### ENTRIES
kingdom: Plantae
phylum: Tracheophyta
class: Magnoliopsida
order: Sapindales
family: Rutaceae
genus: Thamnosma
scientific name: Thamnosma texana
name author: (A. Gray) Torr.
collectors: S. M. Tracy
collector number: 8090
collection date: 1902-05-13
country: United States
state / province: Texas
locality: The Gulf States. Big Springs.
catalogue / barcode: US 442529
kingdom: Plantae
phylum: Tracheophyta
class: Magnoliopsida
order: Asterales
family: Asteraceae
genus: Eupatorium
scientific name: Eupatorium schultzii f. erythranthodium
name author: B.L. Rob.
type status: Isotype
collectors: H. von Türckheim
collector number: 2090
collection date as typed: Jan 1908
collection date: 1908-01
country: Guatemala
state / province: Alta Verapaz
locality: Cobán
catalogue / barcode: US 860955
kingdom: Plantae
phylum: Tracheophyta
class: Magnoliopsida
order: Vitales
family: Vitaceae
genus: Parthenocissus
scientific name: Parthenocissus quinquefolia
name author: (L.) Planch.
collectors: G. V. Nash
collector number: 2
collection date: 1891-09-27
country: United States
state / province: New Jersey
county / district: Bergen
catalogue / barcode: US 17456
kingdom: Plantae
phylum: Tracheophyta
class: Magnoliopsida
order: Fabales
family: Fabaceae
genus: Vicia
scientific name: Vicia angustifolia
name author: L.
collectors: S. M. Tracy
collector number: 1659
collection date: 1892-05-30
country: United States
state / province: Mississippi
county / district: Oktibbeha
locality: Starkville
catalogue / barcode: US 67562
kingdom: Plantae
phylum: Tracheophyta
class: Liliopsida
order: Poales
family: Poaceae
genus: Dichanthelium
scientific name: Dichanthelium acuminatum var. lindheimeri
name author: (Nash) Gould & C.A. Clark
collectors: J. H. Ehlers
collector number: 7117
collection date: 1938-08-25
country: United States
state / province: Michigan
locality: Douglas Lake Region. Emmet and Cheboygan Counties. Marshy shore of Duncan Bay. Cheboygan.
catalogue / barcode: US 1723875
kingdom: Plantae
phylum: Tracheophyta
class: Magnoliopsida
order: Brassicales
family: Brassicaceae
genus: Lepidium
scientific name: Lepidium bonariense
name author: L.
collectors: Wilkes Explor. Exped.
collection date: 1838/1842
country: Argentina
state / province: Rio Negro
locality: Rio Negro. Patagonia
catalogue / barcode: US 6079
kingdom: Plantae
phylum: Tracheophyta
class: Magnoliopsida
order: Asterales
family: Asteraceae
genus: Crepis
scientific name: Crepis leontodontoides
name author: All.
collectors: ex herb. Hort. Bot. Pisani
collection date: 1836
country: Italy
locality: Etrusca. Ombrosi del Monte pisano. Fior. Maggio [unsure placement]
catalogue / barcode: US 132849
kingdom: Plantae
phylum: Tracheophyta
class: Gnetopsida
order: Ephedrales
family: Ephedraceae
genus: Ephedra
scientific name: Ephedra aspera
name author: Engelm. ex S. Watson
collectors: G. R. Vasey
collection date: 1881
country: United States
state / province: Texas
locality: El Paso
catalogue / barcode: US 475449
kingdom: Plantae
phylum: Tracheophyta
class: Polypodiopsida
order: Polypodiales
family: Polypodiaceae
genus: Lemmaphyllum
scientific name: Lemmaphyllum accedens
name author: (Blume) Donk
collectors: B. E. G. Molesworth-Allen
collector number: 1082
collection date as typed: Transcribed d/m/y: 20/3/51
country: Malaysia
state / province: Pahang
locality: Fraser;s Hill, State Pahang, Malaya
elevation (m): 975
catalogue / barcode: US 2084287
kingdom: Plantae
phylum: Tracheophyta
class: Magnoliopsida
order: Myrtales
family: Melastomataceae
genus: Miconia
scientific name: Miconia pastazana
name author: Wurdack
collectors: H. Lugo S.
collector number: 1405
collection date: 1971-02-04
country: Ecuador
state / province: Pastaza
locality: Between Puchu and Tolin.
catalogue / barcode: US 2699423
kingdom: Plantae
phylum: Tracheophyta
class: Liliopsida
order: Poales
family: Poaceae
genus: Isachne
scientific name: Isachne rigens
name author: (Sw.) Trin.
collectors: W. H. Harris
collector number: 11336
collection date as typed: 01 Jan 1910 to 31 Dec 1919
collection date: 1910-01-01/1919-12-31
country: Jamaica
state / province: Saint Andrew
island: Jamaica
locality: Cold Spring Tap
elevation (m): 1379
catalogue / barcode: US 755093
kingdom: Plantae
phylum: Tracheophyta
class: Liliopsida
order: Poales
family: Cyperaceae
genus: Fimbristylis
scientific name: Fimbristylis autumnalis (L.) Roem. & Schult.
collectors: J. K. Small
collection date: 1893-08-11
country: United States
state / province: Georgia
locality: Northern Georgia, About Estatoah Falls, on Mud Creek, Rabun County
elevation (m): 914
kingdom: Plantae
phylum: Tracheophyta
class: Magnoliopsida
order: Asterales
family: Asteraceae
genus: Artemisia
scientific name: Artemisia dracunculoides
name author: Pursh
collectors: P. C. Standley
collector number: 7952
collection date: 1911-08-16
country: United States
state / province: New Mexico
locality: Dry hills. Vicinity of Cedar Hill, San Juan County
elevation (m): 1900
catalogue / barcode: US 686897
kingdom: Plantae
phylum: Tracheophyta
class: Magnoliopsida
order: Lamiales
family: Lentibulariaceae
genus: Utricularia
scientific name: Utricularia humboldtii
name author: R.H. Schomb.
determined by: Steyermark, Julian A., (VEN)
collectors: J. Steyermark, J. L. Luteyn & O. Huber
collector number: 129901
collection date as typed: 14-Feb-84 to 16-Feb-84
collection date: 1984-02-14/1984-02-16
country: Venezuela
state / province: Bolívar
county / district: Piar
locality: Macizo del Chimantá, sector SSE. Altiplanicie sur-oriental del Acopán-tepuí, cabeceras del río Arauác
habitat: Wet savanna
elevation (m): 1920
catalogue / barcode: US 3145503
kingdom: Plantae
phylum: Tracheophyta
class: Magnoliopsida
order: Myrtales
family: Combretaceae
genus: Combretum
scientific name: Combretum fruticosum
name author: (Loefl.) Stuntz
######
> **AIM OF THE TASK**:
Rewrite all the rows above, switching every "locality" to "site" and keeping everything else the same.

> **CORRECT OUTPUT**:
kingdom: Plantae
phylum: Tracheophyta
class: Magnoliopsida
order: Sapindales
family: Rutaceae
genus: Thamnosma
scientific name: Thamnosma texana
name author: (A. Gray) Torr.
collectors: S. M. Tracy
collector number: 8090
collection date: 1902-05-13
country: United States
state / province: Texas
site: The Gulf States. Big Springs.
catalogue / barcode: US 442529
kingdom: Plantae
phylum: Tracheophyta
class: Magnoliopsida
order: Asterales
family: Asteraceae
genus: Eupatorium
scientific name: Eupatorium schultzii f. erythranthodium
name author: B.L. Rob.
type status: Isotype
collectors: H. von Türckheim
collector number: 2090
collection date as typed: Jan 1908
collection date: 1908-01
country: Guatemala
state / province: Alta Verapaz
site: Cobán
catalogue / barcode: US 860955
kingdom: Plantae
phylum: Tracheophyta
class: Magnoliopsida
order: Vitales
family: Vitaceae
genus: Parthenocissus
scientific name: Parthenocissus quinquefolia
name author: (L.) Planch.
collectors: G. V. Nash
collector number: 2
collection date: 1891-09-27
country: United States
state / province: New Jersey
county / district: Bergen
catalogue / barcode: US 17456
kingdom: Plantae
phylum: Tracheophyta
class: Magnoliopsida
order: Fabales
family: Fabaceae
genus: Vicia
scientific name: Vicia angustifolia
name author: L.
collectors: S. M. Tracy
collector number: 1659
collection date: 1892-05-30
country: United States
state / province: Mississippi
county / district: Oktibbeha
site: Starkville
catalogue / barcode: US 67562
kingdom: Plantae
phylum: Tracheophyta
class: Liliopsida
order: Poales
family: Poaceae
genus: Dichanthelium
scientific name: Dichanthelium acuminatum var. lindheimeri
name author: (Nash) Gould & C.A. Clark
collectors: J. H. Ehlers
collector number: 7117
collection date: 1938-08-25
country: United States
state / province: Michigan
site: Douglas Lake Region. Emmet and Cheboygan Counties. Marshy shore of Duncan Bay. Cheboygan.
catalogue / barcode: US 1723875
kingdom: Plantae
phylum: Tracheophyta
class: Magnoliopsida
order: Brassicales
family: Brassicaceae
genus: Lepidium
scientific name: Lepidium bonariense
name author: L.
collectors: Wilkes Explor. Exped.
collection date: 1838/1842
country: Argentina
state / province: Rio Negro
site: Rio Negro. Patagonia
catalogue / barcode: US 6079
kingdom: Plantae
phylum: Tracheophyta
class: Magnoliopsida
order: Asterales
family: Asteraceae
genus: Crepis
scientific name: Crepis leontodontoides
name author: All.
collectors: ex herb. Hort. Bot. Pisani
collection date: 1836
country: Italy
site: Etrusca. Ombrosi del Monte pisano. Fior. Maggio [unsure placement]
catalogue / barcode: US 132849
kingdom: Plantae
phylum: Tracheophyta
class: Gnetopsida
order: Ephedrales
family: Ephedraceae
genus: Ephedra
scientific name: Ephedra aspera
name author: Engelm. ex S. Watson
collectors: G. R. Vasey
collection date: 1881
country: United States
state / province: Texas
site: El Paso
catalogue / barcode: US 475449
kingdom: Plantae
phylum: Tracheophyta
class: Polypodiopsida
order: Polypodiales
family: Polypodiaceae
genus: Lemmaphyllum
scientific name: Lemmaphyllum accedens
name author: (Blume) Donk
collectors: B. E. G. Molesworth-Allen
collector number: 1082
collection date as typed: Transcribed d/m/y: 20/3/51
country: Malaysia
state / province: Pahang
site: Fraser;s Hill, State Pahang, Malaya
elevation (m): 975
catalogue / barcode: US 2084287
kingdom: Plantae
phylum: Tracheophyta
class: Magnoliopsida
order: Myrtales
family: Melastomataceae
genus: Miconia
scientific name: Miconia pastazana
name author: Wurdack
collectors: H. Lugo S.
collector number: 1405
collection date: 1971-02-04
country: Ecuador
state / province: Pastaza
site: Between Puchu and Tolin.
catalogue / barcode: US 2699423
kingdom: Plantae
phylum: Tracheophyta
class: Liliopsida
order: Poales
family: Poaceae
genus: Isachne
scientific name: Isachne rigens
name author: (Sw.) Trin.
collectors: W. H. Harris
collector number: 11336
collection date as typed: 01 Jan 1910 to 31 Dec 1919
collection date: 1910-01-01/1919-12-31
country: Jamaica
state / province: Saint Andrew
island: Jamaica
site: Cold Spring Tap
elevation (m): 1379
catalogue / barcode: US 755093
kingdom: Plantae
phylum: Tracheophyta
class: Liliopsida
order: Poales
family: Cyperaceae
genus: Fimbristylis
scientific name: Fimbristylis autumnalis (L.) Roem. & Schult.
collectors: J. K. Small
collection date: 1893-08-11
country: United States
state / province: Georgia
site: Northern Georgia, About Estatoah Falls, on Mud Creek, Rabun County
elevation (m): 914
kingdom: Plantae
phylum: Tracheophyta
class: Magnoliopsida
order: Asterales
family: Asteraceae
genus: Artemisia
scientific name: Artemisia dracunculoides
name author: Pursh
collectors: P. C. Standley
collector number: 7952
collection date: 1911-08-16
country: United States
state / province: New Mexico
site: Dry hills. Vicinity of Cedar Hill, San Juan County
elevation (m): 1900
catalogue / barcode: US 686897
kingdom: Plantae
phylum: Tracheophyta
class: Magnoliopsida
order: Lamiales
family: Lentibulariaceae
genus: Utricularia
scientific name: Utricularia humboldtii
name author: R.H. Schomb.
determined by: Steyermark, Julian A., (VEN)
collectors: J. Steyermark, J. L. Luteyn & O. Huber
collector number: 129901
collection date as typed: 14-Feb-84 to 16-Feb-84
collection date: 1984-02-14/1984-02-16
country: Venezuela
state / province: Bolívar
county / district: Piar
site: Macizo del Chimantá, sector SSE. Altiplanicie sur-oriental del Acopán-tepuí, cabeceras del río Arauác
habitat: Wet savanna
elevation (m): 1920
catalogue / barcode: US 3145503
kingdom: Plantae
phylum: Tracheophyta
class: Magnoliopsida
order: Myrtales
family: Combretaceae
genus: Combretum
scientific name: Combretum fruticosum
name author: (Loefl.) Stuntz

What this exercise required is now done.